Stored entries:
********

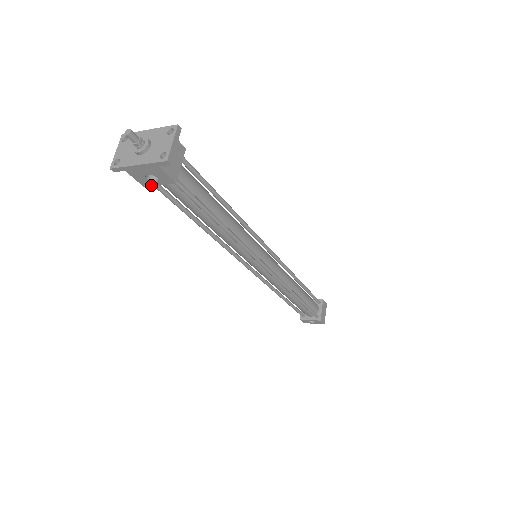
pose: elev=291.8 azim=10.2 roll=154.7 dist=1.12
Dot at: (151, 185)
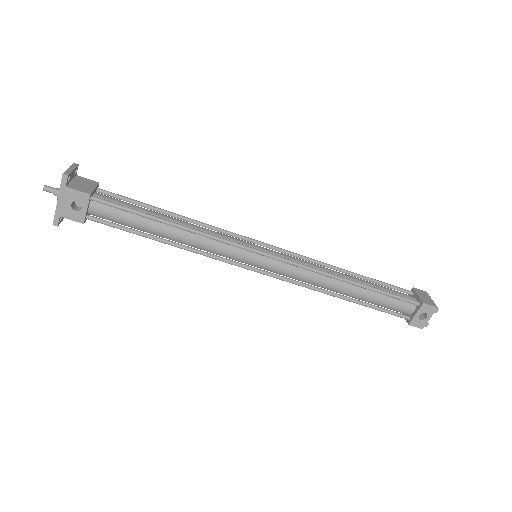
Dot at: (85, 216)
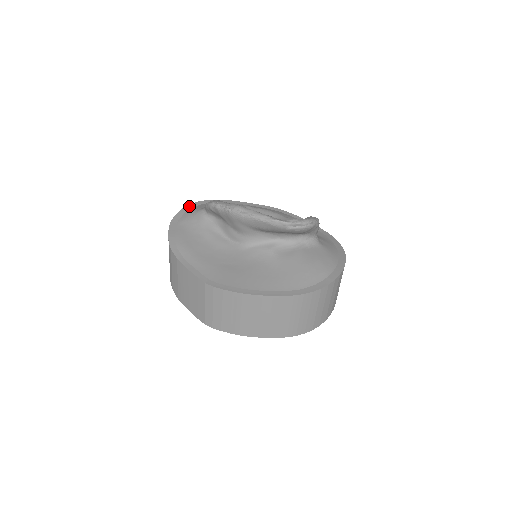
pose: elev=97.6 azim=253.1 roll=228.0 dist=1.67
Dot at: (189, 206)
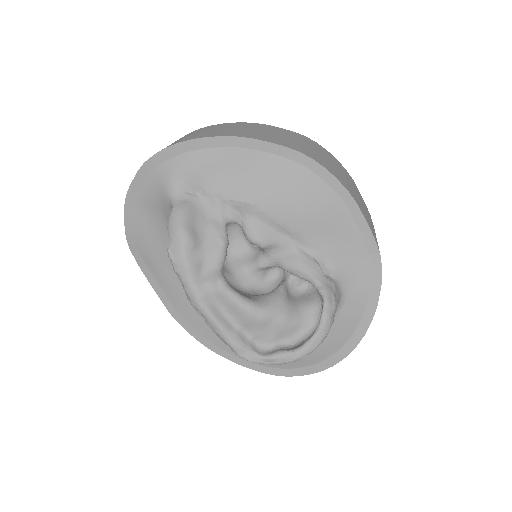
Dot at: (156, 159)
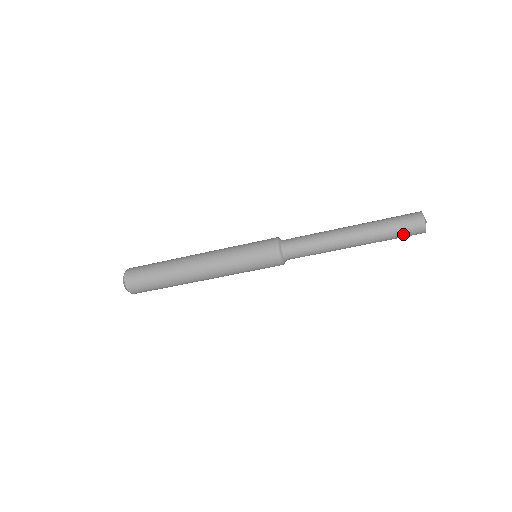
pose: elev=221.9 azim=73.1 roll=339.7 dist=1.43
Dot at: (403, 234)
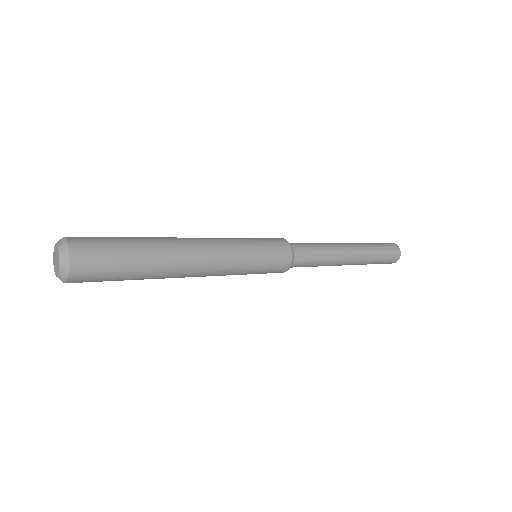
Dot at: occluded
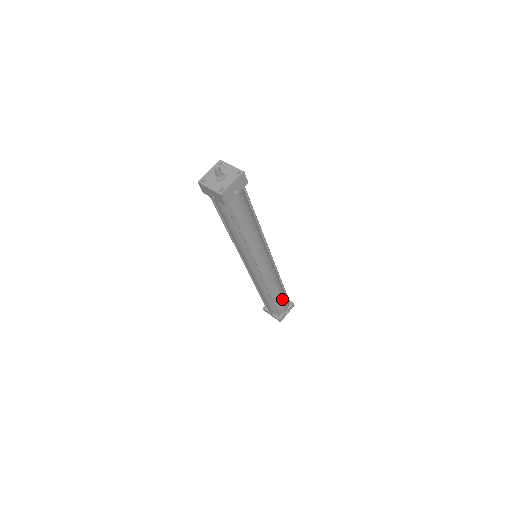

********

TO DO :: Identify every line in the records that contains the string "pose", and copy each such line in full. Case counts.

RESPONSE FOR THIS EXERCISE ::
pose: elev=291.8 azim=10.2 roll=154.7 dist=1.12
pose: elev=97.6 azim=253.1 roll=228.0 dist=1.67
pose: elev=221.9 azim=73.1 roll=339.7 dist=1.43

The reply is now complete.